◆ EXERCISE GOAL: Write out the lines below word for word, leaving out the pictures.

Stored data
■ ■ ■ ■
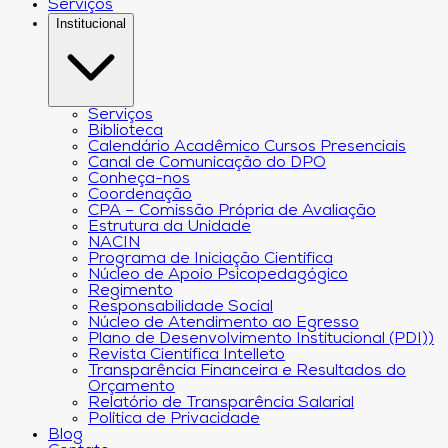
Serviços
Institucional
Serviços
Biblioteca
Calendário Acadêmico Cursos Presenciais
Canal de Comunicação do DPO
Conheça-nos
Coordenação
CPA – Comissão Própria de Avaliação
Estrutura da Unidade
NACIN
Programa de Iniciação Científica
Núcleo de Apoio Psicopedagógico
Regimento
Responsabilidade Social
Núcleo de Atendimento ao Egresso
Plano de Desenvolvimento Institucional (PDI))
Revista Científica Intelleto
Transparência Financeira e Resultados do
Orçamento
Relatório de Transparência Salarial
Política de Privacidade
Blog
■ ■ ■ ■
◆ TASK RESPONSE:
Serviços
Institucional
Serviços
Biblioteca
Calendário Acadêmico Cursos Presenciais
Canal de Comunicação do DPO
Conheça-nos
Coordenação
CPA – Comissão Própria de Avaliação
Estrutura da Unidade
NACIN
Programa de Iniciação Científica
Núcleo de Apoio Psicopedagógico
Regimento
Responsabilidade Social
Núcleo de Atendimento ao Egresso
Plano de Desenvolvimento Institucional (PDI))
Revista Científica Intelleto
Transparência Financeira e Resultados do
Orçamento
Relatório de Transparência Salarial
Política de Privacidade
Blog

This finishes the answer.